February 24, 2025
Pianist Artina McCain returns to CIM to continue musical labor of love

Pianist Artina McCain (MM ’06, Brown) is about to return an old but critical favor, repaying sage advice from Joseph Joubert with a video recording of his piano music.
What’s more, she’s doing so at CIM, where she was a student when she met the composer and he inspired her by recommending she seek out music by African Americans.
“He encouraged me to look to other composers, other voices, and now I’m championing him,” said McCain, now Associate Professor of Piano at the University of Memphis and Career Advisor at CIM.

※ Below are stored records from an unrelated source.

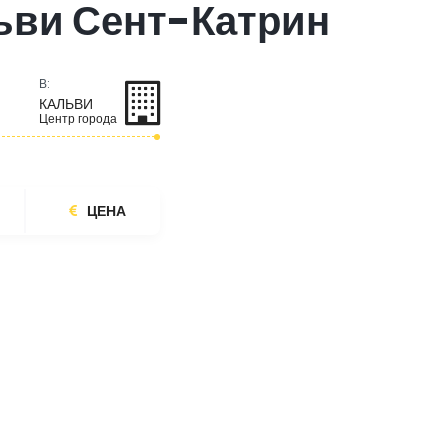
ьви Сент-Катрин
В:
КАЛЬВИ
Центр города
ЦЕНА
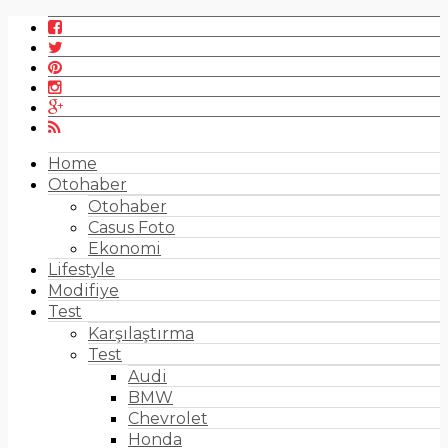
Home
Otohaber
Otohaber
Casus Foto
Ekonomi
Lifestyle
Modifiye
Test
Karşılaştırma
Test
Audi
BMW
Chevrolet
Honda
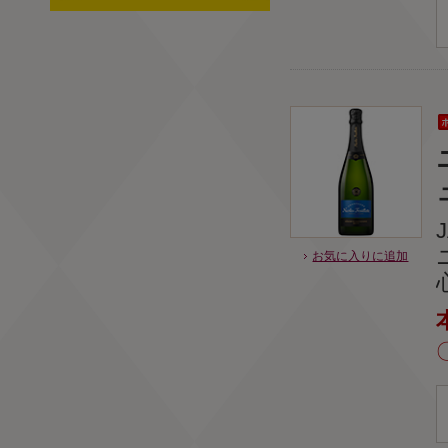
お気に入りに追加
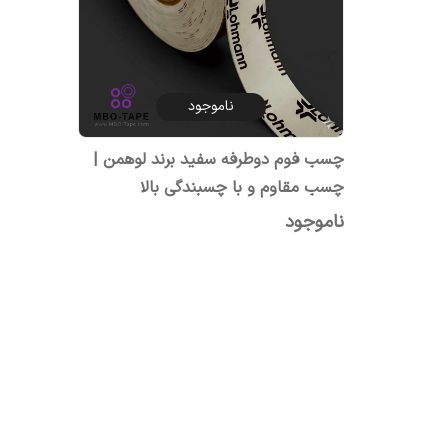
ناموجود
چسب فوم دوطرفه سفید برند لوهمن |
چسب مقاوم و با چسبندگی بالا
ناموجود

“Nobody knows he has all this fantastic virtuoso piano music, so I’m bringing it to the masses.”
McCain plans to revisit her graduate alma mater in late February and use Mixon Hall to record video performances of two Spiritual Virtuosic Transcriptions by Joubert along with a Prelude by Rachmaninoff and Poulenc’s little-known Les Soirées de Nazelles. While at CIM, she plans to allow students to observe a portion of the recording process.

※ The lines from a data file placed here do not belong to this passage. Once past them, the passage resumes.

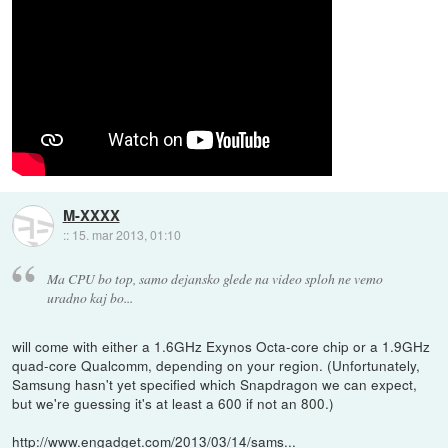
M-XXXX
::
15. mar 2013, 01:10
Ma CPU bo top, samo dejansko glede na video sploh ne vemo
uradno kaj bo...
will come with either a 1.6GHz Exynos Octa-core chip or a 1.9GHz
quad-core Qualcomm, depending on your region. (Unfortunately,
Samsung hasn't yet specified which Snapdragon we can expect,
but we're guessing it's at least a 600 if not an 800.)
http://www.engadget.com/2013/03/14/sams...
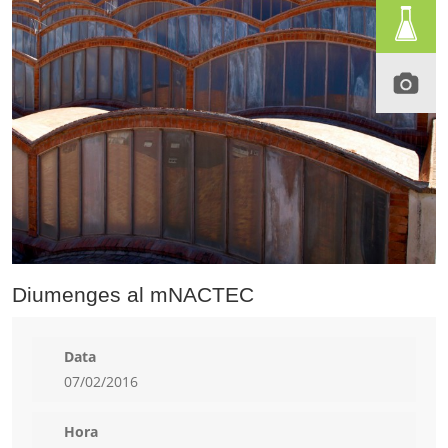
Diumenges al mNACTEC
Data
07/02/2016
Hora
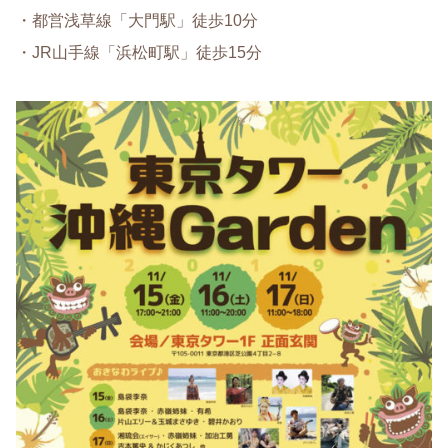
・都営浅草線「大門駅」徒歩10分
・JR山手線「浜松町駅」徒歩15分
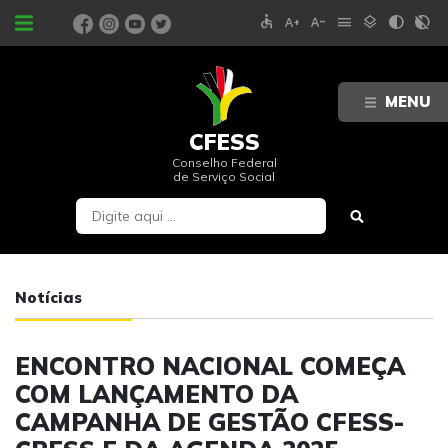
accessible
text_increase
text_decrease
menu
layers
contrast
contrast_rtl_off
PORTAIS
MENU
CFESS
Conselho Federal
de Serviço Social
Notícias
ENCONTRO NACIONAL COMEÇA
COM LANÇAMENTO DA
CAMPANHA DE GESTÃO CFESS-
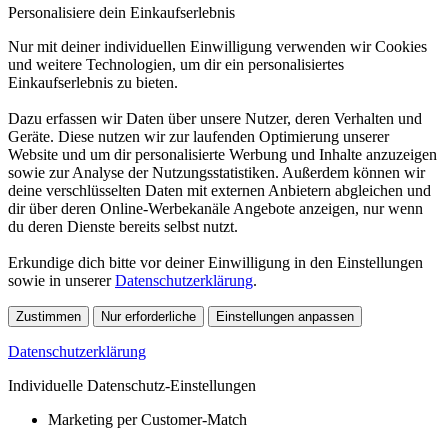
Personalisiere dein Einkaufserlebnis
Nur mit deiner individuellen Einwilligung verwenden wir Cookies
und weitere Technologien, um dir ein personalisiertes
Einkaufserlebnis zu bieten.
Dazu erfassen wir Daten über unsere Nutzer, deren Verhalten und
Geräte. Diese nutzen wir zur laufenden Optimierung unserer
Website und um dir personalisierte Werbung und Inhalte anzuzeigen
sowie zur Analyse der Nutzungsstatistiken. Außerdem können wir
deine verschlüsselten Daten mit externen Anbietern abgleichen und
dir über deren Online-Werbekanäle Angebote anzeigen, nur wenn
du deren Dienste bereits selbst nutzt.
Erkundige dich bitte vor deiner Einwilligung in den Einstellungen
sowie in unserer
Datenschutzerklärung
.
Zustimmen
Nur erforderliche
Einstellungen anpassen
Datenschutzerklärung
Individuelle Datenschutz-Einstellungen
Marketing per Customer-Match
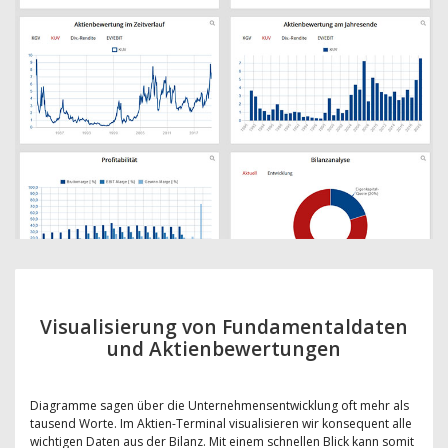
Visualisierung von Fundamentaldaten
und Aktienbewertungen
Diagramme sagen über die Unternehmensentwicklung oft mehr als
tausend Worte. Im Aktien-Terminal visualisieren wir konsequent alle
wichtigen Daten aus der Bilanz. Mit einem schnellen Blick kann somit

It will be the second such recording she’s made of Joubert’s transcriptions, of which there are 12, but the first at CIM. The whole project is intended to accompany – on a date to be decided – the first printed edition of Joubert’s music, which McCain is editing with support from the New Jersey-based Frances Clark Center.
“People are always asking me where they can get this music,” McCain said. “I’m Joubert’s Mendelssohn.” [Mendelssohn famously championed the music of J.S. Bach.]
Joubert is a Grammy Award-winning conductor, pianist, and arranger best known for his work on Broadway. McCain met him at a conference while at CIM and said his words inspired her ongoing quest for music by Black composers.
But it was Joubert’s own music that first captivated her. Looking into his unedited transcriptions, which he largely wrote for himself, she said she was transfixed by works that freely quote the classical giants she grew up studying and reflect the spirits of gospel music and jazz.
“That’s what got me glitter-eyed,” McCain recalled. “It speaks to so many different people. It seems like the best of my two worlds.”